▶ Material provided:

* * *

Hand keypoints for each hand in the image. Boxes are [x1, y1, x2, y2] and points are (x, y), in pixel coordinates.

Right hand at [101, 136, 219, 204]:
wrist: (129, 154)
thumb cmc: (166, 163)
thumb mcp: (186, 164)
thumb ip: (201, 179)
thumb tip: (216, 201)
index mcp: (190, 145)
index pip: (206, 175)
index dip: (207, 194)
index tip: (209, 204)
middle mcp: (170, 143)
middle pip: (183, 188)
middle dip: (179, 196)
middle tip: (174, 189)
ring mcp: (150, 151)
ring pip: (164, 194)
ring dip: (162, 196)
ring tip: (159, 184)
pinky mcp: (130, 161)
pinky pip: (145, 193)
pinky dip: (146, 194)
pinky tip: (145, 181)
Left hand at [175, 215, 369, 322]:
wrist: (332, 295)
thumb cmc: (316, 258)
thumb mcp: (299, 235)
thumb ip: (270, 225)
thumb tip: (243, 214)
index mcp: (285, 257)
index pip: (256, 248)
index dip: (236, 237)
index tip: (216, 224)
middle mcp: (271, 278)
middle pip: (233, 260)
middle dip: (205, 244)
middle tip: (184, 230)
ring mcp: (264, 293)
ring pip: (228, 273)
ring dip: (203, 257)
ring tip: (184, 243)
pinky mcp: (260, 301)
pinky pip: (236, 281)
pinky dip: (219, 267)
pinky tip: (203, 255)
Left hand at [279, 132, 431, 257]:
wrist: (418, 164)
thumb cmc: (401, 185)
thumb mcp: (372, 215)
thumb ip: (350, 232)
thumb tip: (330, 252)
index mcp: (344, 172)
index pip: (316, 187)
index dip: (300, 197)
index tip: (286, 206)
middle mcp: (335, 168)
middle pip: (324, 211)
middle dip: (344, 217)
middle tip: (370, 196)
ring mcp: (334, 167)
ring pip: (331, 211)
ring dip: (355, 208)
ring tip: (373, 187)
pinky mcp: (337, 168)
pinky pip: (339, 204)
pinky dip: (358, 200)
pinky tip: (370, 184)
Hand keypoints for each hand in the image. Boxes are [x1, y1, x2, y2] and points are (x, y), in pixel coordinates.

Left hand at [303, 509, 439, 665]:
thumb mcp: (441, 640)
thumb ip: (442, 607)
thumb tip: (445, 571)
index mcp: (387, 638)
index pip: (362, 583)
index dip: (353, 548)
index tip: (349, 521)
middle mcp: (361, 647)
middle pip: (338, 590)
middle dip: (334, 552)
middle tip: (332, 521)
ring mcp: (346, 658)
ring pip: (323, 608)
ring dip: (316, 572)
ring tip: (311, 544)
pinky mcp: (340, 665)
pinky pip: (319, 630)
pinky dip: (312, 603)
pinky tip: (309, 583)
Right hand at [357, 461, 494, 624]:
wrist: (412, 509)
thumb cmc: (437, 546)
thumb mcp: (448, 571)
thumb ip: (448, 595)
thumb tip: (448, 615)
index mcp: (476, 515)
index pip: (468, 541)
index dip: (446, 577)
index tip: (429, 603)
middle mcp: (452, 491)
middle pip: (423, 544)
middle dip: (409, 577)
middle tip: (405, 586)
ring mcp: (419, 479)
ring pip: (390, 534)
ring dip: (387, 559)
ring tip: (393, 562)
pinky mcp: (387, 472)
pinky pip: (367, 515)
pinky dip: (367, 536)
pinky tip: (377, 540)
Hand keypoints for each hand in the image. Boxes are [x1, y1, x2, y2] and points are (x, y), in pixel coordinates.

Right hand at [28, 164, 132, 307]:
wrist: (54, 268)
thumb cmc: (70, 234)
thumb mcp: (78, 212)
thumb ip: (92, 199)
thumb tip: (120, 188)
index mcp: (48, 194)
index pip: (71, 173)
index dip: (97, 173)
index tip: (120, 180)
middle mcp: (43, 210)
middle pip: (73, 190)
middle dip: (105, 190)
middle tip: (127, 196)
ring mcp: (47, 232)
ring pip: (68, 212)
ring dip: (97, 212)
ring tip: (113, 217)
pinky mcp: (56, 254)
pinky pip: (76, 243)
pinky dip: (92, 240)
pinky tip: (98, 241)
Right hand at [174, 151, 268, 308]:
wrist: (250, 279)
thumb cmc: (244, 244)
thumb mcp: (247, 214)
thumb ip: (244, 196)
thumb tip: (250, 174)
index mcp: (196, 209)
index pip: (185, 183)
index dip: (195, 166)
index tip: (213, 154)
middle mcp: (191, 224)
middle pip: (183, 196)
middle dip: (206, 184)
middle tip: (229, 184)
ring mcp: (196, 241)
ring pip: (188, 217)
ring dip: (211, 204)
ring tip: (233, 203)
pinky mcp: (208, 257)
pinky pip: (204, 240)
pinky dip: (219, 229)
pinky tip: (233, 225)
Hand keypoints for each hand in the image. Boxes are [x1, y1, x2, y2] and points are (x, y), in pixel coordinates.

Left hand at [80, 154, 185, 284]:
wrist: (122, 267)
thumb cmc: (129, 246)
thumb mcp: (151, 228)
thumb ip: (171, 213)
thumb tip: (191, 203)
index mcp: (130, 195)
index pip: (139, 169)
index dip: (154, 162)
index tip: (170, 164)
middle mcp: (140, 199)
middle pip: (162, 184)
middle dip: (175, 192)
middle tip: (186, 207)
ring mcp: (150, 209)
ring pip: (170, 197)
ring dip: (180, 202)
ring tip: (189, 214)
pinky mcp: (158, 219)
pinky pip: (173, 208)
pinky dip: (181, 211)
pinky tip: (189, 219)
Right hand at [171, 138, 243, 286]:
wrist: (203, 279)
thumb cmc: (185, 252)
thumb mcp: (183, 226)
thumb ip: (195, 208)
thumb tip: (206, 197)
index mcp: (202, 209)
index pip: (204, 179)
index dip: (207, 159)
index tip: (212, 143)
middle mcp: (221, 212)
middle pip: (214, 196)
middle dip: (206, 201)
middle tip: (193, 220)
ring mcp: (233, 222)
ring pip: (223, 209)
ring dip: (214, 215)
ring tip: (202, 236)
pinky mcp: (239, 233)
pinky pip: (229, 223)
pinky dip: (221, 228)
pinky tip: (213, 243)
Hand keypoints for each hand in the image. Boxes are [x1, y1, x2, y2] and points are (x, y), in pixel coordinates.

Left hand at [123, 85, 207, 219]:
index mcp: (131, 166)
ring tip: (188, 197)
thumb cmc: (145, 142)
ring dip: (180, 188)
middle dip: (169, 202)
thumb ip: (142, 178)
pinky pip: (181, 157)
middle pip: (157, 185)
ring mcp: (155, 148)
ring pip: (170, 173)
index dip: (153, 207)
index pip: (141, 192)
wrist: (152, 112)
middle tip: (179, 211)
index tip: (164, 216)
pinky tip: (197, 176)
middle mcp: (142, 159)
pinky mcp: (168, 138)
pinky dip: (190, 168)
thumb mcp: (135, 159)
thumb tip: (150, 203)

* * *

▶ Task requirements: In your answer, repeat each of the records exactly.

▶ Output for this task:
Hand keypoints for each hand in the image. Boxes are [x1, y1, x2, y2] and points are (x, y), in pixel coordinates.

Right hand at [101, 136, 219, 204]:
wrist: (129, 154)
thumb cmc: (166, 163)
thumb mcp: (186, 164)
thumb ip: (201, 179)
thumb tip: (216, 201)
index mcp: (190, 145)
index pip: (206, 175)
index dip: (207, 194)
index tip: (209, 204)
middle mcp: (170, 143)
middle pip: (183, 188)
middle dip: (179, 196)
middle tip: (174, 189)
ring mcp: (150, 151)
ring pip: (164, 194)
ring dip: (162, 196)
ring tip: (159, 184)
pinky mcp: (130, 161)
pinky pip: (145, 193)
pinky dip: (146, 194)
pinky tip: (145, 181)
Left hand at [175, 215, 369, 322]:
wrist: (332, 295)
thumb cmc: (316, 258)
thumb mcp: (299, 235)
thumb ip: (270, 225)
thumb tip: (243, 214)
index mcp: (285, 257)
index pip: (256, 248)
index dip: (236, 237)
index tip: (216, 224)
middle mcp: (271, 278)
middle pip: (233, 260)
middle dip: (205, 244)
middle tip: (184, 230)
ring mcp: (264, 293)
ring pip: (228, 273)
ring dip: (203, 257)
ring tip: (184, 243)
pinky mcp: (260, 301)
pinky pip: (236, 281)
pinky dip: (219, 267)
pinky tip: (203, 255)
Left hand at [279, 132, 431, 257]:
wrist: (418, 164)
thumb cmc: (401, 185)
thumb mcp: (372, 215)
thumb ip: (350, 232)
thumb tip: (330, 252)
index mcp: (344, 172)
index pip: (316, 187)
index dip: (300, 197)
index tip: (286, 206)
middle mcp: (335, 168)
middle pip: (324, 211)
middle dip: (344, 217)
middle tip: (370, 196)
ring mcp: (334, 167)
ring pip: (331, 211)
ring dip: (355, 208)
ring tip: (373, 187)
pinky mcp: (337, 168)
pinky pip: (339, 204)
pinky dip: (358, 200)
pinky tip: (370, 184)
Hand keypoints for each hand in the image. Boxes are [x1, y1, x2, y2] and points are (x, y), in pixel coordinates.

Left hand at [303, 509, 439, 665]:
thumb mcp: (441, 640)
thumb ip: (442, 607)
thumb tip: (445, 571)
index mcp: (387, 638)
index pip: (362, 583)
index dip: (353, 548)
index tip: (349, 521)
middle mcp: (361, 647)
middle pip: (338, 590)
middle dip: (334, 552)
middle tip: (332, 521)
ring mcp: (346, 658)
ring pip: (323, 608)
ring dip: (316, 572)
ring tip: (311, 544)
pinky mcp: (340, 665)
pinky pip: (319, 630)
pinky dip: (312, 603)
pinky tip: (309, 583)
Right hand at [357, 461, 494, 624]:
wrist: (412, 509)
thumb cmc: (437, 546)
thumb mcp: (448, 571)
thumb ip: (448, 595)
thumb tip: (448, 615)
index mcp: (476, 515)
index pip: (468, 541)
index dip: (446, 577)
index tip: (429, 603)
middle mcp: (452, 491)
middle pip: (423, 544)
middle dip: (409, 577)
middle tip: (405, 586)
ring mcp: (419, 479)
ring pip: (390, 534)
ring dip: (387, 559)
ring tip: (393, 562)
pinky mcp: (387, 472)
pinky pip: (367, 515)
pinky dip: (367, 536)
pinky tip: (377, 540)
Hand keypoints for each hand in the image. Boxes are [x1, y1, x2, y2] and points are (x, y), in pixel coordinates.

Right hand at [28, 164, 132, 307]:
wrist: (54, 268)
thumb cmc: (70, 234)
thumb mcp: (78, 212)
thumb ip: (92, 199)
thumb tip: (120, 188)
index mcp: (48, 194)
index pip: (71, 173)
index dip: (97, 173)
index tip: (120, 180)
middle mcp: (43, 210)
middle pip: (73, 190)
middle dip: (105, 190)
middle tip: (127, 196)
ring mcp: (47, 232)
ring pip: (68, 212)
ring dip: (97, 212)
ring tip: (113, 217)
pinky mcp: (56, 254)
pinky pip: (76, 243)
pinky dip: (92, 240)
pinky tip: (98, 241)
Right hand at [174, 151, 268, 308]:
wrist: (250, 279)
thumb cmc: (244, 244)
thumb mcp: (247, 214)
thumb ip: (244, 196)
thumb tip: (250, 174)
index mcp: (196, 209)
index pip: (185, 183)
index dip: (195, 166)
index tip: (213, 154)
middle mcp: (191, 224)
middle pip: (183, 196)
middle dip: (206, 184)
middle tip: (229, 184)
ring mcp: (196, 241)
ring pip: (188, 217)
ring dip: (211, 204)
ring tip: (233, 203)
pinky mcp: (208, 257)
pinky pip: (204, 240)
pinky dip: (219, 229)
pinky tip: (233, 225)
Hand keypoints for each hand in the image. Boxes are [x1, y1, x2, y2] and points are (x, y), in pixel coordinates.

Left hand at [80, 154, 185, 284]:
wrist: (122, 267)
thumb cmc: (129, 246)
thumb mcp: (151, 228)
thumb ip: (171, 213)
thumb tip: (191, 203)
index mcp: (130, 195)
index pip: (139, 169)
index dip: (154, 162)
index tip: (170, 164)
middle mcp: (140, 199)
middle pip: (162, 184)
middle dip: (175, 192)
middle tip: (186, 207)
ring mcp: (150, 209)
ring pip: (170, 197)
ring dip: (180, 202)
ring tip: (189, 214)
pinky mcp: (158, 219)
pinky pip: (173, 208)
pinky dip: (181, 211)
pinky tip: (189, 219)
Right hand at [171, 138, 243, 286]:
wrist: (203, 279)
thumb cmc: (185, 252)
thumb mcp: (183, 226)
thumb ip: (195, 208)
thumb tip: (206, 197)
index mcp: (202, 209)
index pip: (204, 179)
index dip: (207, 159)
index tip: (212, 143)
middle mcp: (221, 212)
middle pip: (214, 196)
middle dip: (206, 201)
middle tip: (193, 220)
ring mcp: (233, 222)
ring pip: (223, 209)
ring dip: (214, 215)
ring tip: (202, 236)
pinky mcp: (239, 233)
pinky pip: (229, 223)
pinky dip: (221, 228)
pinky tip: (213, 243)
Hand keypoints for each hand in the image. Boxes are [x1, y1, x2, y2] and points are (x, y), in pixel coordinates.

Left hand at [123, 85, 207, 219]:
index mcp: (131, 166)
ring tip: (188, 197)
thumb cmc: (145, 142)
ring dip: (180, 188)
middle dip: (169, 202)
thumb ip: (142, 178)
pinky pip: (181, 157)
middle pip: (157, 185)
ring mcp: (155, 148)
ring pip: (170, 173)
index dip: (153, 207)
index pip: (141, 192)
wrist: (152, 112)
middle tip: (179, 211)
index tip: (164, 216)
pinky tip: (197, 176)
middle mcp: (142, 159)
pinky mcp: (168, 138)
pinky dip: (190, 168)
thumb mcp: (135, 159)
thumb tip: (150, 203)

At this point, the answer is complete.